> _KUTIPAN SUMBER_:
=-=-=

Hatem Abudayyeh tinggal di Chicago dan merupakan Ketua Nasional Jaringan Komunitas Palestina AS (USPCN). Dia mengatakan kepada Mondoweiss bahwa kekejaman serangan Israel dan penolakan kelompok politik untuk membantu Palestina ialah faktor utama yang mendorong orang untuk melakukan protes.

“Kami telah melihat protes besar terhadap Palestina sebelumnya,” kata Abudayyeh kepada Mondoweiss. “Kami melihat protes besar-besaran di Chicago ketika Israel menyerang Gaza pada tahun 2009 dan ketika mereka mengebom Gaza pada tahun 2014. Biasanya jumlahnya selalu mencapai ribuan, mungkin mencapai 10 atau 15.000. Kami melihatnya lagi [ketika Israel menyerang Gaza] pada tahun 2021. Saya belum pernah melihat yang seperti ini. Ini adalah yang terbesar yang pernah saya lihat sejak Perang Irak. Cakupannya lebih besar dari yang pernah saya lihat.”

Jajak pendapat baru-baru ini menunjukkan bahwa banyak orang Amerika setuju dengan tuntutan para pengunjuk rasa agar melakukan gencatan senjata, sebuah indikasi bahwa pengorganisasian tersebut mempunyai dampak yang nyata.

Survei baru dari Data for Progress menemukan bahwa 66% pemilih “sangat setuju” atau “agak setuju” yang menyerukan gencatan senjata dan pengurangan kekerasan di wilayah tersebut. Jumlah ini mencakup 57% dari Partai Independen, 56% dari Partai Republik, dan 80% dari Partai Demokrat.

Palestina dan Partai Demokrat

Berbeda dengan aksi protes era Obama yang dilacak oleh Rojas dan Heaney, aksi ini semua terjadi di bawah pemerintahan Demokrat.

=-=-=

> _ENTRI YANG TERSEDIA_:
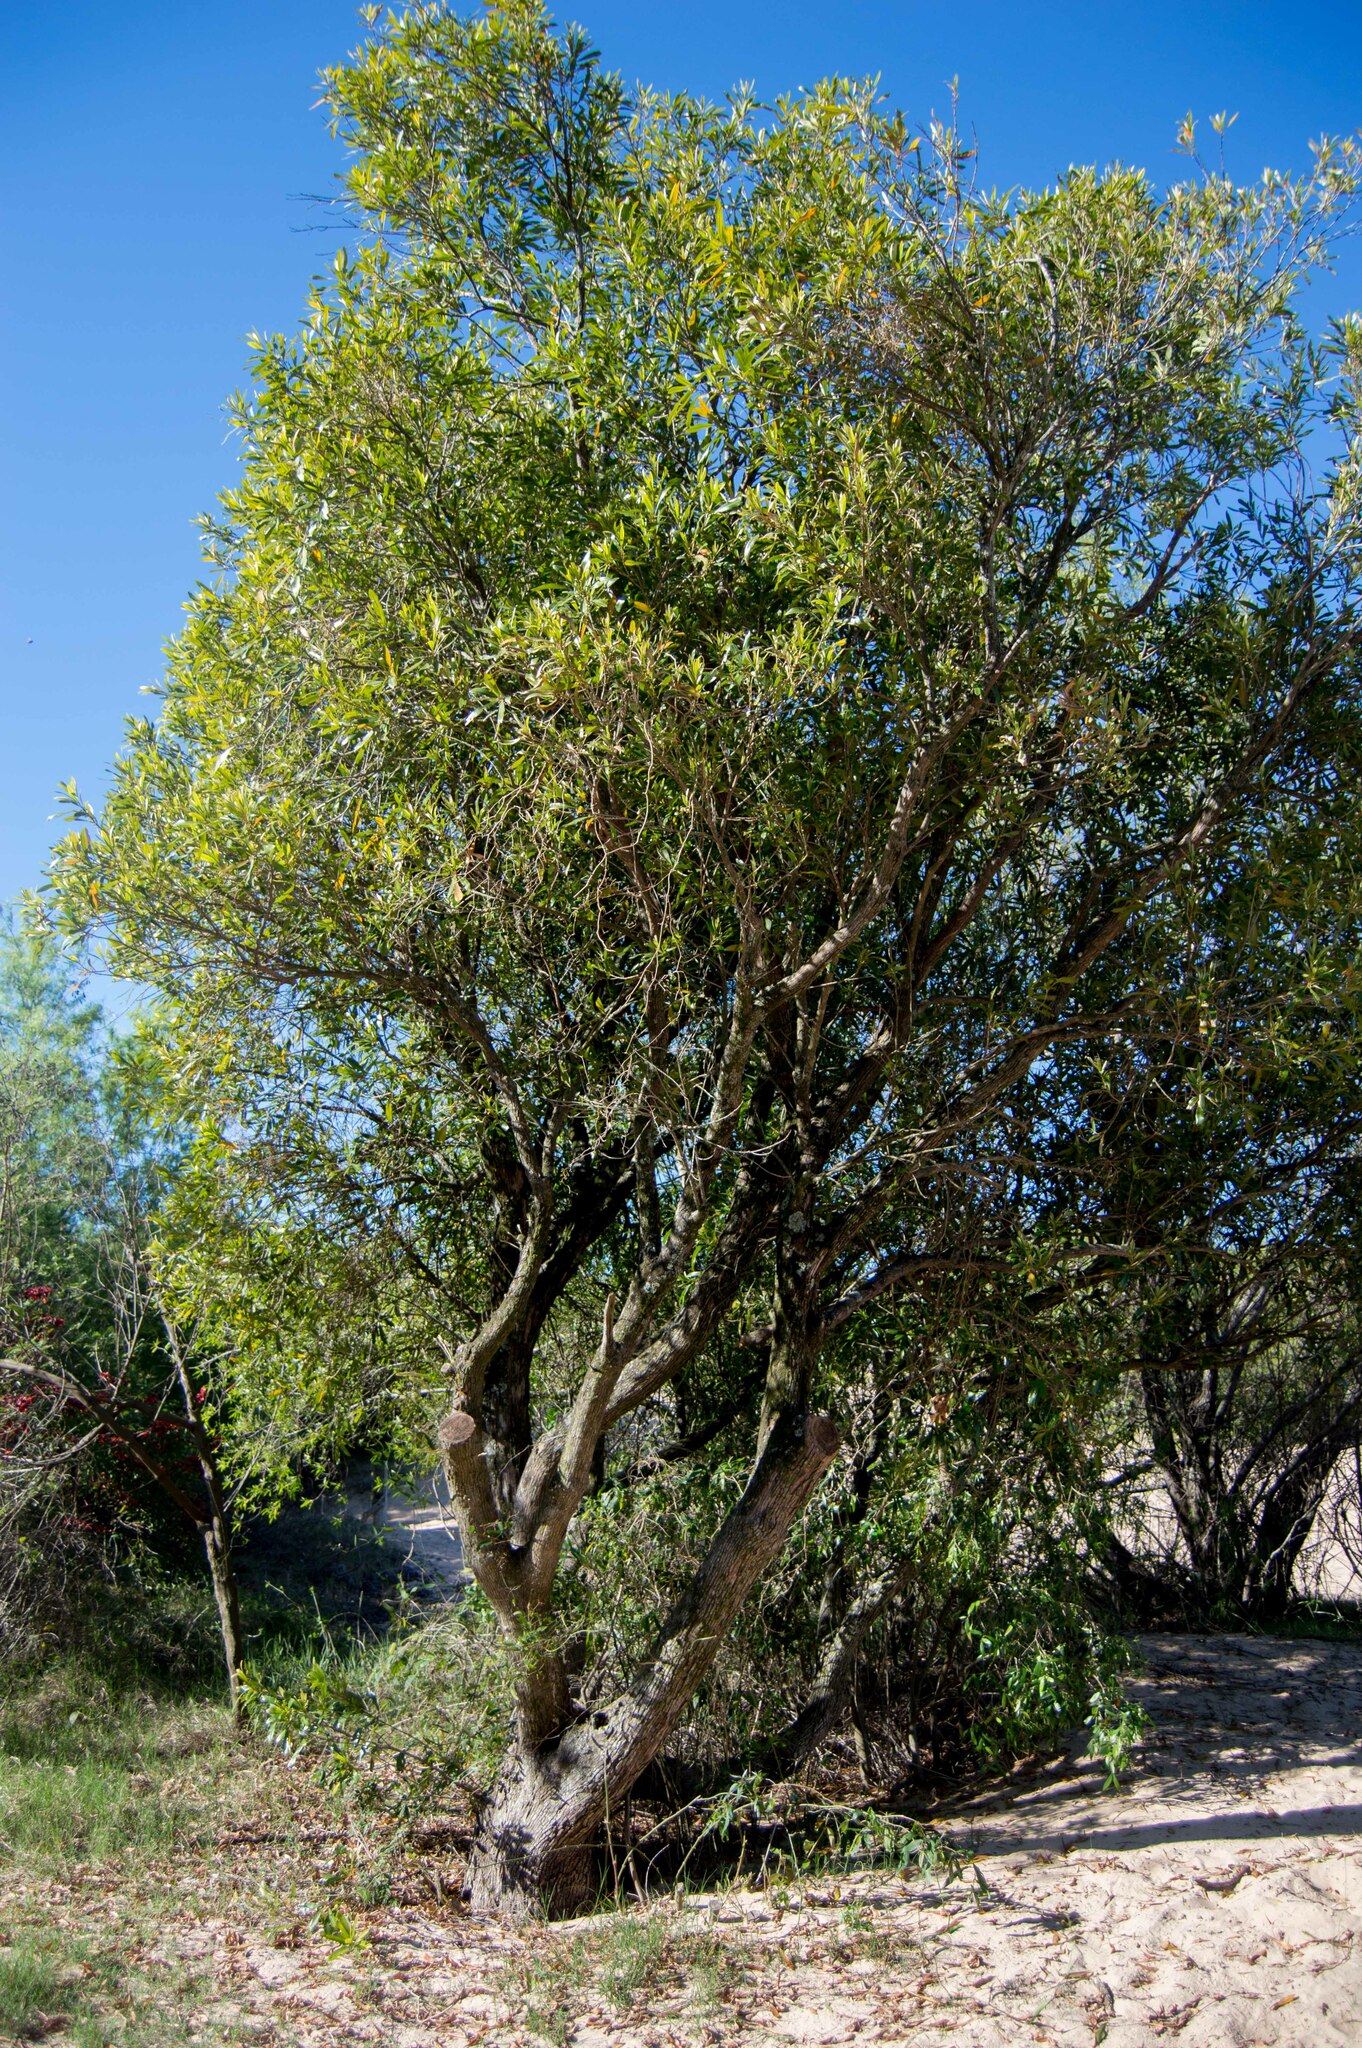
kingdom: Plantae
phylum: Tracheophyta
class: Magnoliopsida
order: Ericales
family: Sapotaceae
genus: Labatia
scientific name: Labatia salicifolia
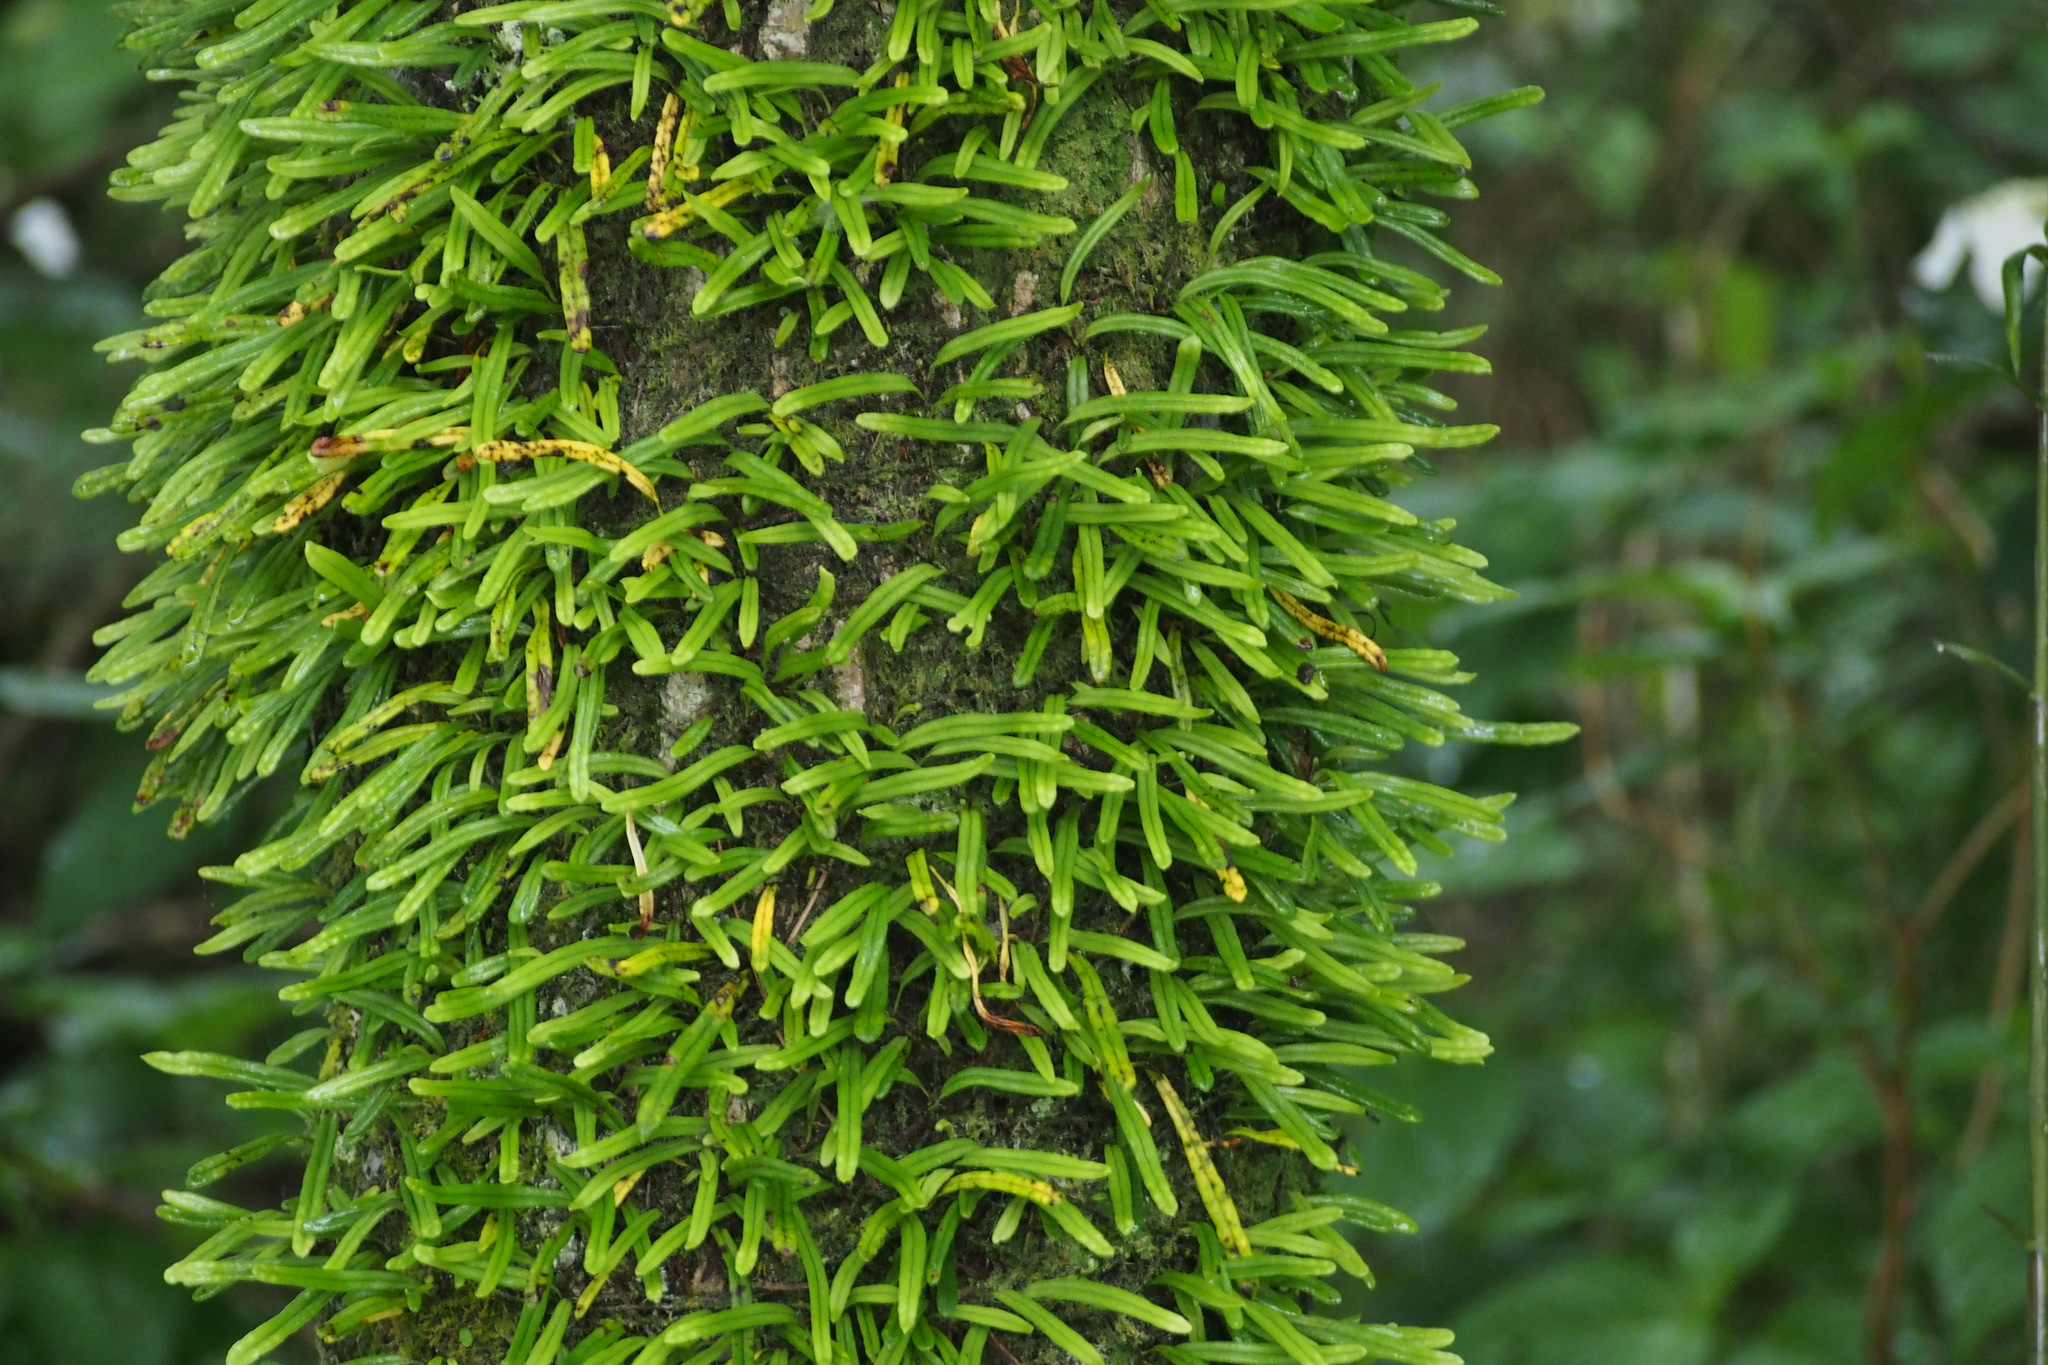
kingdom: Plantae
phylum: Tracheophyta
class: Polypodiopsida
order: Polypodiales
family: Polypodiaceae
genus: Lepisorus
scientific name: Lepisorus onoei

=-=-=

> _INSTRUKSI TUGAS_:
Salin persis bagian dari artikel tentang protes untuk Palestina. Mulailah pada kata-kata yang memuat "Jajak pendapat baru-baru", lalu berhentilah setelah "bawah pemerintahan Demokrat.".

> _JAWABAN LATIHAN_:
Jajak pendapat baru-baru ini menunjukkan bahwa banyak orang Amerika setuju dengan tuntutan para pengunjuk rasa agar melakukan gencatan senjata, sebuah indikasi bahwa pengorganisasian tersebut mempunyai dampak yang nyata.

Survei baru dari Data for Progress menemukan bahwa 66% pemilih “sangat setuju” atau “agak setuju” yang menyerukan gencatan senjata dan pengurangan kekerasan di wilayah tersebut. Jumlah ini mencakup 57% dari Partai Independen, 56% dari Partai Republik, dan 80% dari Partai Demokrat.

Palestina dan Partai Demokrat

Berbeda dengan aksi protes era Obama yang dilacak oleh Rojas dan Heaney, aksi ini semua terjadi di bawah pemerintahan Demokrat.